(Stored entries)

[Start of Attachment]

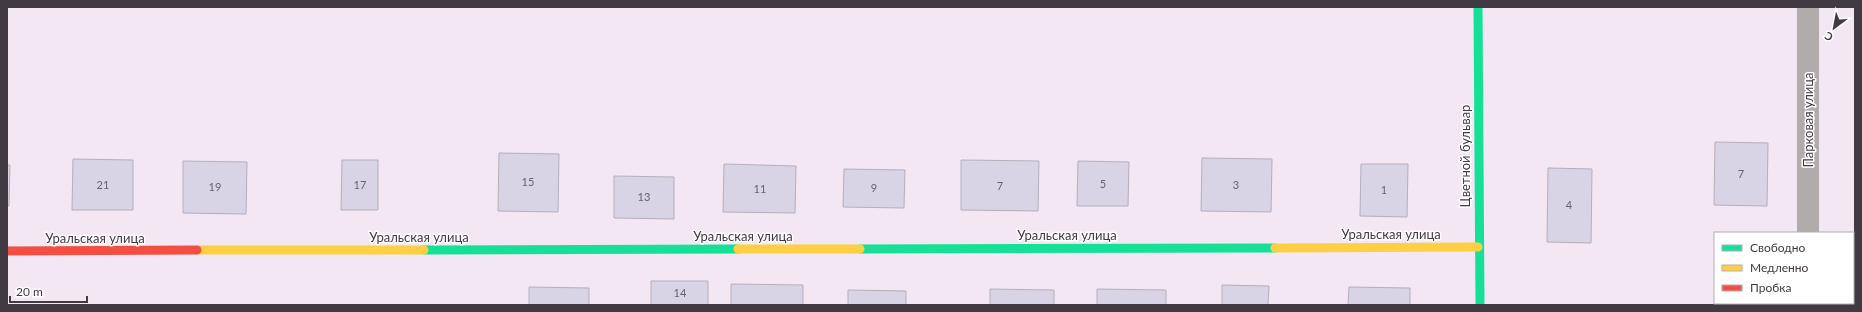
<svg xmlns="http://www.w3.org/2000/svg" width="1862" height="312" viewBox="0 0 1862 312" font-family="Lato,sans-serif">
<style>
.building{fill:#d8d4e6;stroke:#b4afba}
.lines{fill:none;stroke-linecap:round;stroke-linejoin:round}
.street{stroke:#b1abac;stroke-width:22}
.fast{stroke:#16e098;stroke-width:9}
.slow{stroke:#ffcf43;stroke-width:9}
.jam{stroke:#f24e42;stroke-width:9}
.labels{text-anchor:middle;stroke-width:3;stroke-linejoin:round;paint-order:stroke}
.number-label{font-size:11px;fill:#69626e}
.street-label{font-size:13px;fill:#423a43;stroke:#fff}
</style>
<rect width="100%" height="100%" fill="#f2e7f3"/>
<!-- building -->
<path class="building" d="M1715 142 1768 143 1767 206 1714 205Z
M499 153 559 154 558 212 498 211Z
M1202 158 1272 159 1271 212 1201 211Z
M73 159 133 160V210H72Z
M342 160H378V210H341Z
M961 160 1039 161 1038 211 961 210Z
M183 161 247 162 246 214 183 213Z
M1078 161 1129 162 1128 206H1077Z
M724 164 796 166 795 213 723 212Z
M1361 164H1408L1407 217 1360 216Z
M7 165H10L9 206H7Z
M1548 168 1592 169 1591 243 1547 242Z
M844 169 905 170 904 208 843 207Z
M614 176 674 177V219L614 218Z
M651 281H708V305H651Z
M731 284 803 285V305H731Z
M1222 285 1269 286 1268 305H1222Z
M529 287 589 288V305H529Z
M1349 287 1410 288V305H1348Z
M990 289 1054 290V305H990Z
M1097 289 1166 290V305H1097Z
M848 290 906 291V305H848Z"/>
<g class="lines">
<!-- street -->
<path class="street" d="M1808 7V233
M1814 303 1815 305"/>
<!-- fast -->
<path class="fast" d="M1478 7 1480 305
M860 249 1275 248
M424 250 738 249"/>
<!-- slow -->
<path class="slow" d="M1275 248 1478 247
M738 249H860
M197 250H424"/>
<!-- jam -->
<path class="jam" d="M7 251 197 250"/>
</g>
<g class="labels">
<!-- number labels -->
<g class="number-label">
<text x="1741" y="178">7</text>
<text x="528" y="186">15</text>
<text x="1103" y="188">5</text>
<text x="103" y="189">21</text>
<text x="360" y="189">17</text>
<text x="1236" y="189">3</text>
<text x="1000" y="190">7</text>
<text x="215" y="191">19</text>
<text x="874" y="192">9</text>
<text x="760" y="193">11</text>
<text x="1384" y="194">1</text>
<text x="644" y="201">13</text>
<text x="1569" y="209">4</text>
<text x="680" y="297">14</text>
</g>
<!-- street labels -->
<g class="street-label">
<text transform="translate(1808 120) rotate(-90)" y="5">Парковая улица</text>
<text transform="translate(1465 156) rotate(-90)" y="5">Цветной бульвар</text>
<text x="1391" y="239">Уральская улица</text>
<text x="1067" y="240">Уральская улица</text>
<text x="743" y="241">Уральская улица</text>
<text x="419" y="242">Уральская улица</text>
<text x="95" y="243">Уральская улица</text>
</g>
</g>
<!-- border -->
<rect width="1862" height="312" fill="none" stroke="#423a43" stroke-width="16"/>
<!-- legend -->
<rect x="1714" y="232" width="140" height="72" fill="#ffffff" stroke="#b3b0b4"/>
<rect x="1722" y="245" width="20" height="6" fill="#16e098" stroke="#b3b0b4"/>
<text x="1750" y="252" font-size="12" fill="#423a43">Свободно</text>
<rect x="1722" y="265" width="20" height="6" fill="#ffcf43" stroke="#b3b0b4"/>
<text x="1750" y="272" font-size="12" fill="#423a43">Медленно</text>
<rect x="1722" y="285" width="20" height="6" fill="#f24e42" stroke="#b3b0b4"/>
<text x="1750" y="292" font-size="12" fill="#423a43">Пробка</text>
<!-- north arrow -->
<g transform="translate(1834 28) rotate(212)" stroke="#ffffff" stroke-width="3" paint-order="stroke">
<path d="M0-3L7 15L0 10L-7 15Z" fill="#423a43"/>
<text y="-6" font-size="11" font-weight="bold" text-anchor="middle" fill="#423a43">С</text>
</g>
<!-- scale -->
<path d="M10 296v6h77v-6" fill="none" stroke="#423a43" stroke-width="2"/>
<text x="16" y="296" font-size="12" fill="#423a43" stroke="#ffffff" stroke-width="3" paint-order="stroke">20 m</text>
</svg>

[End of Attachment]
[Start of Attachment]

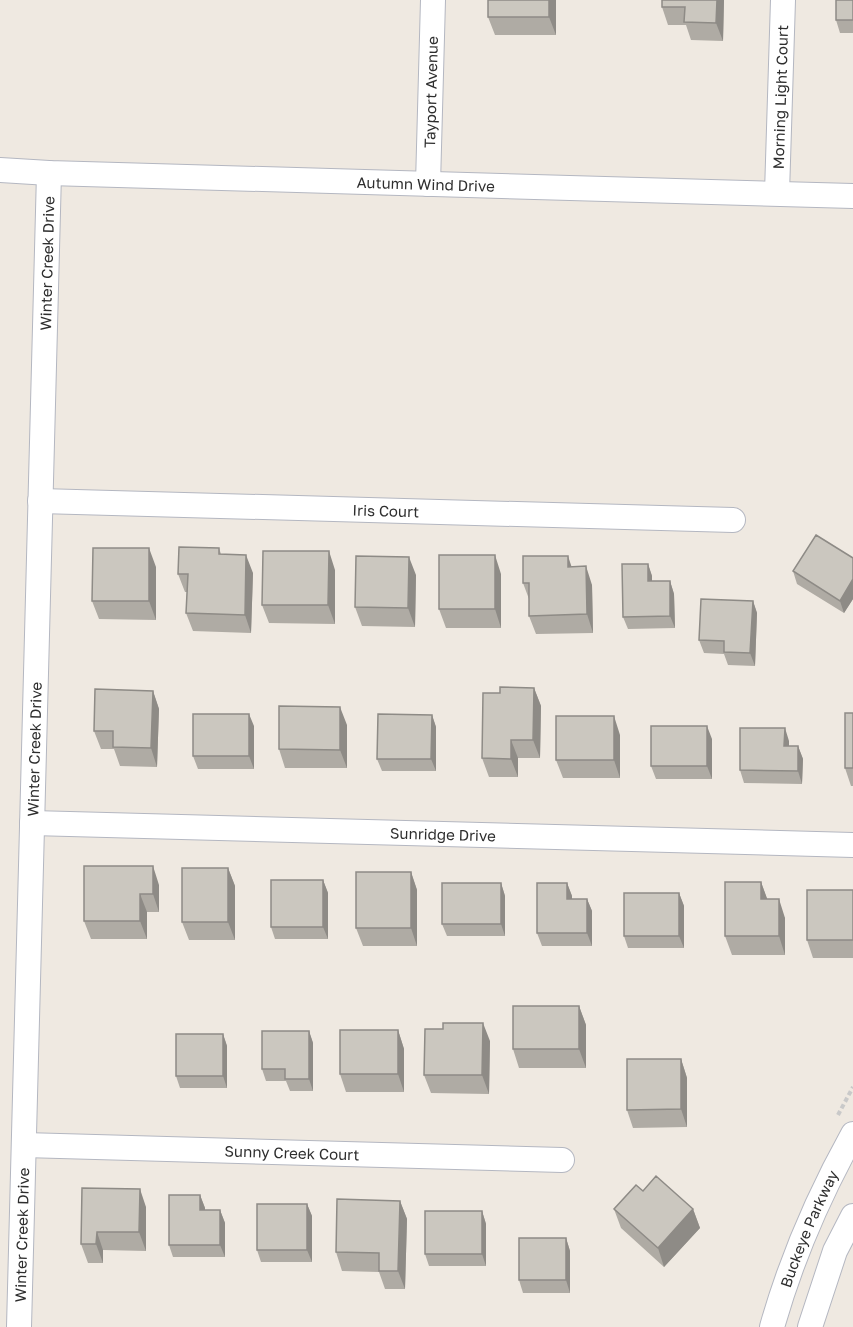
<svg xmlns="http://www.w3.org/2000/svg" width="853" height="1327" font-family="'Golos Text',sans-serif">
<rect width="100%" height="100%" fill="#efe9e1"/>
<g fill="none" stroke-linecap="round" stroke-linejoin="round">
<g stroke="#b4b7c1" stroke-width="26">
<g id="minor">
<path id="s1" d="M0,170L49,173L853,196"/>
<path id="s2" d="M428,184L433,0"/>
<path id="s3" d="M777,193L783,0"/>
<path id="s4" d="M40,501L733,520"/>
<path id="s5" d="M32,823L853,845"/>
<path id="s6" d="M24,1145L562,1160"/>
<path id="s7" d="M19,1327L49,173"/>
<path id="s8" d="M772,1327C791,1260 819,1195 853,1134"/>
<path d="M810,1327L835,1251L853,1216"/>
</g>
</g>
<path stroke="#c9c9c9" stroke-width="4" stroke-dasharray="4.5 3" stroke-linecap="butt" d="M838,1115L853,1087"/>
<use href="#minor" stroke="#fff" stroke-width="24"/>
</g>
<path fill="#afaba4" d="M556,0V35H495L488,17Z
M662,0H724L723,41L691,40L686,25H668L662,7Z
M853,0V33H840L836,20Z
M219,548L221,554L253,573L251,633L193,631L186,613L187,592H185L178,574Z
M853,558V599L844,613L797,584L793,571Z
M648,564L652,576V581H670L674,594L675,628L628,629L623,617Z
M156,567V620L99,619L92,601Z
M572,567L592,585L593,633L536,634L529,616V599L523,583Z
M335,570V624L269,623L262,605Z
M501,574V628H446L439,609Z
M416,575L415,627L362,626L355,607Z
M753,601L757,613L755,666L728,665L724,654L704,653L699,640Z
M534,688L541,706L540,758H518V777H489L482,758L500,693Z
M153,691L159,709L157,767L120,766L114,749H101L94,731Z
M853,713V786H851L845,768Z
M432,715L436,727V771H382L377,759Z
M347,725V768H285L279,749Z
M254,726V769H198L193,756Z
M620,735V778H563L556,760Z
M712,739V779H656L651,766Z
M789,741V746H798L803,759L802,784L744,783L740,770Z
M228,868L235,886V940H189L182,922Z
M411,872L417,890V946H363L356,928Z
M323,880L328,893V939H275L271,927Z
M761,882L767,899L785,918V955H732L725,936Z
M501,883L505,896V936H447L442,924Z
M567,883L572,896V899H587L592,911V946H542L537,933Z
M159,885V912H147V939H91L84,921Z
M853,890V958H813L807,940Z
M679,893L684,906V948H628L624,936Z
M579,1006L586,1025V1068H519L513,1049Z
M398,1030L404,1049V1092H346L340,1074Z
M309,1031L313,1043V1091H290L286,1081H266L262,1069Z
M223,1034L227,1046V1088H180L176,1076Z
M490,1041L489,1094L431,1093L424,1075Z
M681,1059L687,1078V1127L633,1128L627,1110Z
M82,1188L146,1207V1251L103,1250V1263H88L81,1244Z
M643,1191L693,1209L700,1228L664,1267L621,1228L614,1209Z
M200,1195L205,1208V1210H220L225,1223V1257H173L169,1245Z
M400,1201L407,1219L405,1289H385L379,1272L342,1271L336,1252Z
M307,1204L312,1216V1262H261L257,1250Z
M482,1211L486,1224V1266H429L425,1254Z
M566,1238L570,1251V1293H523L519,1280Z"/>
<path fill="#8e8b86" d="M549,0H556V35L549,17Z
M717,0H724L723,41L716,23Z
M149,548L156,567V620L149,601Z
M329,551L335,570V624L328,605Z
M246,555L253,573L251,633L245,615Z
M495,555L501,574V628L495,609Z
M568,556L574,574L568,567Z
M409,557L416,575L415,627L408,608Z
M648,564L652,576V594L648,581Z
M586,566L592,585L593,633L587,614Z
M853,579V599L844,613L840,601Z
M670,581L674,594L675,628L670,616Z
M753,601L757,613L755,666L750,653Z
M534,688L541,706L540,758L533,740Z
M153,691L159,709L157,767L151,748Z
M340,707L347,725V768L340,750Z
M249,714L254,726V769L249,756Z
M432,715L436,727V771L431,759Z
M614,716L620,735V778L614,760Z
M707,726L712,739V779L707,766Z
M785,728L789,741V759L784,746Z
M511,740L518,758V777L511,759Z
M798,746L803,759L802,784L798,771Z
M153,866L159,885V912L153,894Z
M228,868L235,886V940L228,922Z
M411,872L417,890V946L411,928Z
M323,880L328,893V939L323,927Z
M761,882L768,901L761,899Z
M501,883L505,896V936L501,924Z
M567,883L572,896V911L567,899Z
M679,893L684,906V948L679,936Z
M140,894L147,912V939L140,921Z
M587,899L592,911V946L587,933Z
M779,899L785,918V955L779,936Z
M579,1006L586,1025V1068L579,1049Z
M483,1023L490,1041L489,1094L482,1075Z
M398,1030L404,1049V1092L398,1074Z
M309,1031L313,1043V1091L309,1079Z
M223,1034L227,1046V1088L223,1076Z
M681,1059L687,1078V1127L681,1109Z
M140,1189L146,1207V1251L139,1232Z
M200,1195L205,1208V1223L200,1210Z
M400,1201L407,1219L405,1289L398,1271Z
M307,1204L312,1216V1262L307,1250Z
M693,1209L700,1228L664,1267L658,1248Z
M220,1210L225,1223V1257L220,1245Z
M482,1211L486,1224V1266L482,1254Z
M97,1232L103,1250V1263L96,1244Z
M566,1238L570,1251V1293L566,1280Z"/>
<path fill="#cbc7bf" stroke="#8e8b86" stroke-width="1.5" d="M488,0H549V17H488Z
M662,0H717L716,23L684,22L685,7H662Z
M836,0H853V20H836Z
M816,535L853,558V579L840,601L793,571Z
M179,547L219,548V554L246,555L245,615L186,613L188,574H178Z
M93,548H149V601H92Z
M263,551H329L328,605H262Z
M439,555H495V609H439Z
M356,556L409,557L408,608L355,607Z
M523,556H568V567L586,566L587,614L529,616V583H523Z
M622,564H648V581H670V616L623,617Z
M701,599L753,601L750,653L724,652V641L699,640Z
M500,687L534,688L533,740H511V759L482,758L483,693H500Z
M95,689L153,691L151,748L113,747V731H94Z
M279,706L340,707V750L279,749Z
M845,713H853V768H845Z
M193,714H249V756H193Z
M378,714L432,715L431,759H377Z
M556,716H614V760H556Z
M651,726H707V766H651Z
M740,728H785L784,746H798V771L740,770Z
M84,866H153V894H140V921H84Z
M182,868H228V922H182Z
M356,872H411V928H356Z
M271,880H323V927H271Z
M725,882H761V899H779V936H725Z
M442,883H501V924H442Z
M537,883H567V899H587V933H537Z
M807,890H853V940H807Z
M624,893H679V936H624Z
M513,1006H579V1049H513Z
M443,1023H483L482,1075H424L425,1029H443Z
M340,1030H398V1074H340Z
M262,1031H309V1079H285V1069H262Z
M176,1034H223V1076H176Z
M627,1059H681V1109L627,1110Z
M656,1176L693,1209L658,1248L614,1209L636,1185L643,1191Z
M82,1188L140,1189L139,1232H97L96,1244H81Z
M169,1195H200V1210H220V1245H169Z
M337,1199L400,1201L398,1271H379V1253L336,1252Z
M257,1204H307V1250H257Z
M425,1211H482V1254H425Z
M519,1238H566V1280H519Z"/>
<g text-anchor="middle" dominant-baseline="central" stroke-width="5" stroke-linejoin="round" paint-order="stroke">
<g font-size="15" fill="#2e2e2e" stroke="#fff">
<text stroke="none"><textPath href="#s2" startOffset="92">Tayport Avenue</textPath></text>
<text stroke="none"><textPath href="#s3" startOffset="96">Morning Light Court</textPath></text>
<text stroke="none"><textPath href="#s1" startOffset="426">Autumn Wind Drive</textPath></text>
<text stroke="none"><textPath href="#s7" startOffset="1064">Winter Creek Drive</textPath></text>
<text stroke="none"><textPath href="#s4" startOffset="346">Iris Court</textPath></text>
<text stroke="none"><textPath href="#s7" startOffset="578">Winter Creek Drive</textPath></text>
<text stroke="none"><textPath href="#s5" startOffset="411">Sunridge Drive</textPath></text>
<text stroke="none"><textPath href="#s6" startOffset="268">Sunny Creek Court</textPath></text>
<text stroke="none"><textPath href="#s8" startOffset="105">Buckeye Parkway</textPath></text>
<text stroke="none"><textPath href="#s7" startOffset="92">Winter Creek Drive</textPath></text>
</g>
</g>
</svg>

[End of Attachment]

### To do
From the line holding "M789,741V746H798L803,759L802,784L744,783L740,770Z" to the line holding "M798,746L803,759L802,784L798,771Z", inclusive, restate each line above exactly as written.

### Result
M789,741V746H798L803,759L802,784L744,783L740,770Z
M228,868L235,886V940H189L182,922Z
M411,872L417,890V946H363L356,928Z
M323,880L328,893V939H275L271,927Z
M761,882L767,899L785,918V955H732L725,936Z
M501,883L505,896V936H447L442,924Z
M567,883L572,896V899H587L592,911V946H542L537,933Z
M159,885V912H147V939H91L84,921Z
M853,890V958H813L807,940Z
M679,893L684,906V948H628L624,936Z
M579,1006L586,1025V1068H519L513,1049Z
M398,1030L404,1049V1092H346L340,1074Z
M309,1031L313,1043V1091H290L286,1081H266L262,1069Z
M223,1034L227,1046V1088H180L176,1076Z
M490,1041L489,1094L431,1093L424,1075Z
M681,1059L687,1078V1127L633,1128L627,1110Z
M82,1188L146,1207V1251L103,1250V1263H88L81,1244Z
M643,1191L693,1209L700,1228L664,1267L621,1228L614,1209Z
M200,1195L205,1208V1210H220L225,1223V1257H173L169,1245Z
M400,1201L407,1219L405,1289H385L379,1272L342,1271L336,1252Z
M307,1204L312,1216V1262H261L257,1250Z
M482,1211L486,1224V1266H429L425,1254Z
M566,1238L570,1251V1293H523L519,1280Z"/>
<path fill="#8e8b86" d="M549,0H556V35L549,17Z
M717,0H724L723,41L716,23Z
M149,548L156,567V620L149,601Z
M329,551L335,570V624L328,605Z
M246,555L253,573L251,633L245,615Z
M495,555L501,574V628L495,609Z
M568,556L574,574L568,567Z
M409,557L416,575L415,627L408,608Z
M648,564L652,576V594L648,581Z
M586,566L592,585L593,633L587,614Z
M853,579V599L844,613L840,601Z
M670,581L674,594L675,628L670,616Z
M753,601L757,613L755,666L750,653Z
M534,688L541,706L540,758L533,740Z
M153,691L159,709L157,767L151,748Z
M340,707L347,725V768L340,750Z
M249,714L254,726V769L249,756Z
M432,715L436,727V771L431,759Z
M614,716L620,735V778L614,760Z
M707,726L712,739V779L707,766Z
M785,728L789,741V759L784,746Z
M511,740L518,758V777L511,759Z
M798,746L803,759L802,784L798,771Z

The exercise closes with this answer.